Tue Mar 26 14:23:40 EDT 2013

On Tue, Mar 26, 2013 at 6:30 PM, Angel L. Mateo <amateo at um.es> wrote:
> El 25/03/13 20:50, Jacek Konieczny escribió:
>
>> On Mon, 25 Mar 2013 20:01:28 +0100
>> "Angel L. Mateo" <amateo at um.es> wrote:
>>>>
>>>> quorum {
>>>>         provider: corosync_votequorum
>>>>         expected_votes: 2
>>>>         two_node: 1
>>>> }
>>>>
>>>> Corosync will then manage quorum for the two-node cluster and
>>>> Pacemaker
>>>
>>>
>>>    I'm using corosync 1.1 which is the one  provided with my
>>> distribution (ubuntu 12.04). I could also use cman.
>>
>>
>> I don't think corosync 1.1 can do that, but I guess in this case cman
>> should be able provide this functionality.
>>
>         Sorry, it's corosync 1.4, not 1.1.
>
>
>>>> can use that. You still need proper fencing to enforce the quorum
>>>> (both for pacemaker and the storage layer – dlm in case you use
>>>> clvmd), but no
>>>> extra quorum node is needed.
>>>>
>>>    I hace configured a dlm resource usted with clvm.
>>>
>>>    One doubt... With this configuration, how split brain problem is
>>> handled?
>>
>>
>> The first node to notice that the other is unreachable will fence (kill)
>> the other, making sure it is the only one operating on the shared data.
>> Even though it is only half of the node, the cluster is considered
>> quorate as the other node is known not to be running any cluster
>> resources.
>>
>> When the fenced node reboots its cluster stack starts, but with no
>> quorum until it comminicates with the surviving node again. So no
>> cluster services are started there until both nodes communicate
>> properly and the proper quorum is recovered.
>>
>         But, will this work with corosync 1.4? Alghtough with corosync 1.4 I
> may won't be able to use quorum configuration you said (I'll try), I have
> configured no-quorum-policy="ignore" so the cluster could still run in the
> case of one node failing. Could this be a problem?

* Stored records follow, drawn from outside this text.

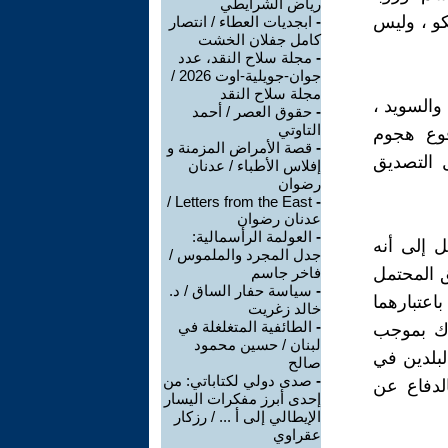
رياض الشرايطي
كو ، وليس
-
ابجديات العطاء / انتصار
كامل جفلان الخشت
-
مجلة سلاح النقد، عدد
جوان-جويلية-اوت 2026 /
مجلة سلاح النقد
والسويد ،
-
حقوق العصر / أحمد
التاوتي
وقوع هجوم
-
قصة الأمراض المزمنة و
 التصديق
إفلاس الأطباء / عدنان
رضوان
Letters from the East /
-
عدنان رضوان
-
العولمة الرأسمالية:
ل إلى أنه
جدل المجرد والملموس /
يق المحتمل
فاخر جاسم
-
سياسة حفار الساق / د.
اعتبارهما
خالد زغريت
-
الطائفية المتغلغلة في
رك بموجب
لبنان / حسين محمود
لبلدين في
صالح
-
صدى دولي لكتاباتي: من
لدفاع عن
إحدى أبرز مفكرات اليسار
الإيطالي إلى أ ... / رزكار
عقراوي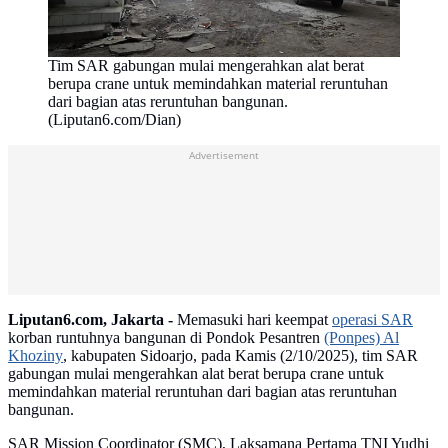
Tim SAR gabungan mulai mengerahkan alat berat
berupa crane untuk memindahkan material reruntuhan
dari bagian atas reruntuhan bangunan.
(Liputan6.com/Dian)
Advertisement
Liputan6.com, Jakarta -
Memasuki hari keempat
operasi SAR
korban runtuhnya bangunan di Pondok Pesantren
(Ponpes) Al
Khoziny
, kabupaten Sidoarjo, pada Kamis (2/10/2025), tim SAR
gabungan mulai mengerahkan alat berat berupa crane untuk
memindahkan material reruntuhan dari bagian atas reruntuhan
bangunan.
SAR Mission Coordinator (SMC), Laksamana Pertama TNI Yudhi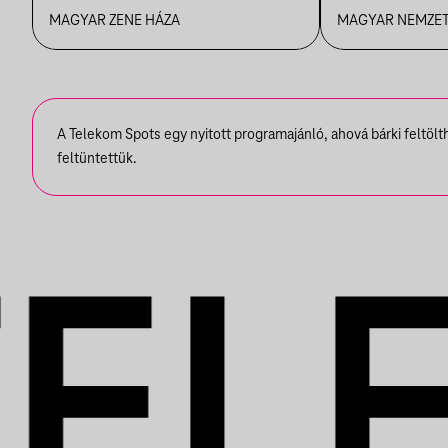
ÉLMÉNYE
MAGYAR ZENE HÁZA
MAGYAR NEMZET
MŰVÉSZE
A Telekom Spots egy nyitott programajánló, ahová bárki feltöl
feltüntettük.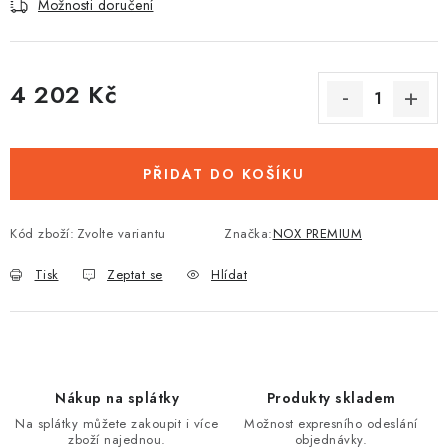
Možnosti doručení
4 202 Kč
Měrná cena:
PŘIDAT DO KOŠÍKU
Kód zboží:
Zvolte variantu
Značka:
NOX PREMIUM
Tisk
Zeptat se
Hlídat
Nákup na splátky
Produkty skladem
Na splátky můžete zakoupit i více
Možnost expresního odeslání
zboží najednou.
objednávky.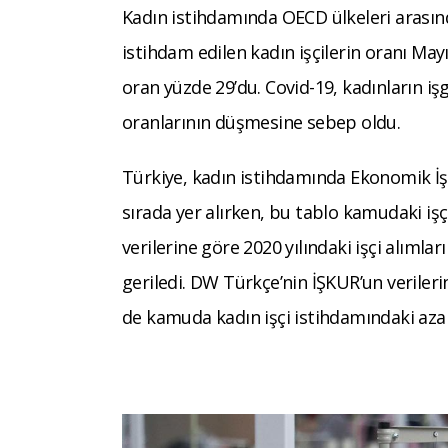
Kadın istihdamında OECD ülkeleri arasın
istihdam edilen kadın işçilerin oranı May
oran yüzde 29’du. Covid-19, kadınların i
oranlarının düşmesine sebep oldu.
Türkiye, kadın istihdamında Ekonomik İş
sırada yer alırken, bu tablo kamudaki iş
verilerine göre 2020 yılındaki işçi alımla
geriledi. DW Türkçe’nin İŞKUR’un verilerin
de kamuda kadın işçi istihdamındaki aza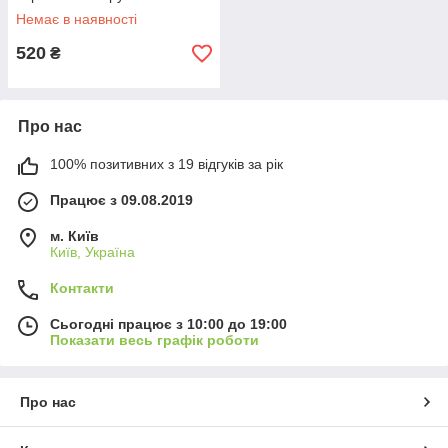
Немає в наявності
520
₴
Про нас
100% позитивних з 19 відгуків за рік
Працює з 09.08.2019
м. Київ
Київ, Україна
Контакти
Сьогодні працює з 10:00 до 19:00
Показати весь графік роботи
Про нас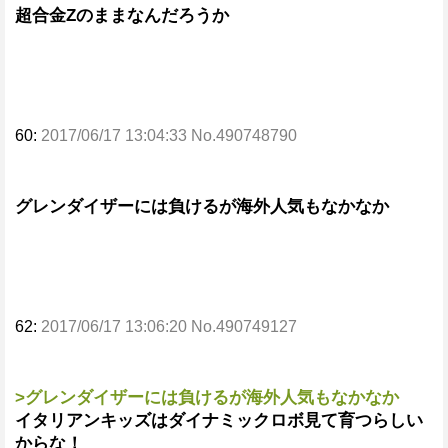
超合金Zのままなんだろうか
60:
2017/06/17 13:04:33 No.490748790
グレンダイザーには負けるが海外人気もなかなか
62:
2017/06/17 13:06:20 No.490749127
>グレンダイザーには負けるが海外人気もなかなか
イタリアンキッズはダイナミックロボ見て育つらしい
からな！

Its essentially required for two-node clusters as quorum makes no sense.
Without it the cluster would stop everything (everywhere) when a node
failed (because quorum was lost).

But it also tells pacemaker it can fence failed nodes (this is a good
thing, as we can't recover the services from a failed node until we're
100% sure the node is powered off)